Are You 70 Years Old? Do You Own an IRA?

Are You 70 Years Old? Do You Own an IRA?

Once an owner of an IRA reaches the age 70 1/2 the IRS requires funds to begin to be withdrawn. These funds are taxed at ordinary income rates. New rules are now in place that allow for these funds to be removed under RMD (required minimum deposit) beginning at age 70 1/2 and ending at age 115. The change increased the time that funds can be held in the IRA from age 90 to age 115 which means that since the time has increased for mandatory withdrawal the amount you are forced to removed each year will be less.

Numerous investment options exist for an IRA and I think the decision of where those funds are invested depends entirely on the goals of the IRA owner. If the funds in an IRA are not specifically needed, then stocks, bonds or mutual funds can be a option. However, if the funds are important to the retirement planning of the IRA owner a better choice may be to allow an insurance company to hold the funds in an annuity account.

The reason an annuity makes sense for an IRA is an annuity can provide income for anytime period even including lifetime. If the funds are necessary for retirement security, simply allow the insurance company to provide you a monthly check for your lifetime. You may also include a spouse in the calculation so income will continue in the event of a pre-mature death. An IRA Annuity can also remove stress in making decisions to managing your funds.

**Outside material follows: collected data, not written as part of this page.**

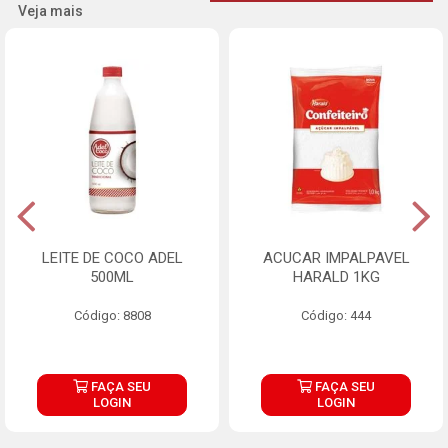
Veja mais
LEITE DE COCO ADEL
ACUCAR IMPALPAVEL
500ML
HARALD 1KG
Código: 8808
Código: 444
FAÇA SEU
FAÇA SEU
LOGIN
LOGIN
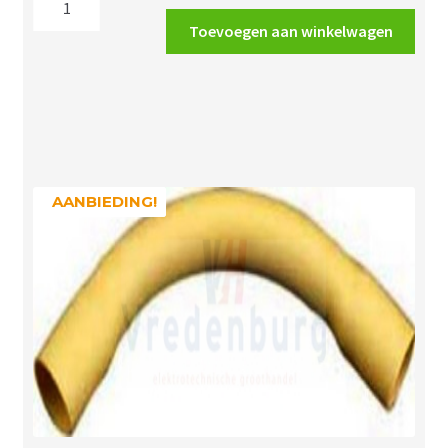
slagvaste
Toevoegen aan winkelwagen
buis
5/8"
grijs
16mm
aantal
AANBIEDING!
AANBIEDING!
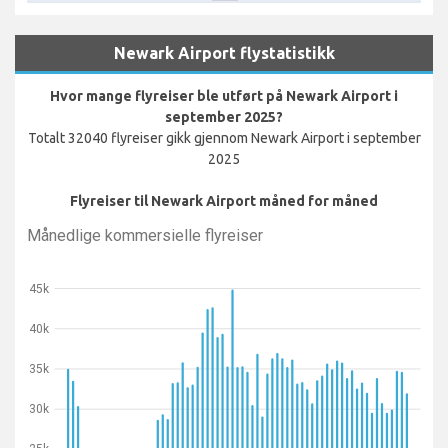
Newark Airport flystatistikk
Hvor mange flyreiser ble utført på Newark Airport i
september 2025?
Totalt 32040 flyreiser gikk gjennom Newark Airport i september
2025
Flyreiser til Newark Airport måned for måned
Månedlige kommersielle flyreiser
45k
40k
35k
30k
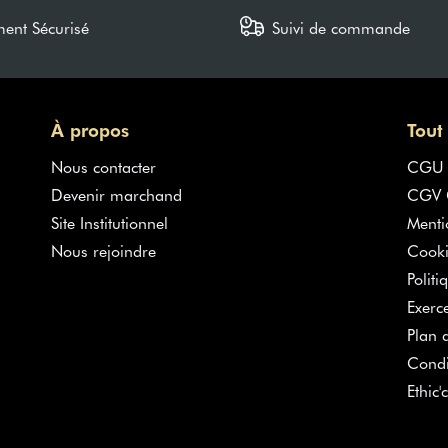
ment Sécurisé
Suivi de commande
À propos
Tout
Nous contacter
CGU
Devenir marchand
CGV G
Site Institutionnel
Menti
Nous rejoindre
Cooki
Politi
Exerc
Plan d
Condi
Ethic'c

An option used often is “laddering” several annuities in the same IRA account, using one for income for a shorter period of time and allowing the others to increase in value to be used in a pre-planned order. The advantage of this is when the laddered annuities are accessed, the IRA owner is older and since income is based on age, the income from the future annuities may be higher than the original annuity.

Other possible options are available to IRA owners who have attained this important benchmark of age 70 ½. For those who desire to leave most of the funds held in the qualified annuity for the benefit of heirs, one option is the stretch individual retirement account. Upon death of the policy holder, assets held in the annuity can pass to children as named beneficiaries who then can “stretch” distributions over their lifetimes.

This concept allows for the tax liability to be spread over numerous lifetimes and over many years. IRA planning can be complicated but can also be essential in planning for a successful retirement.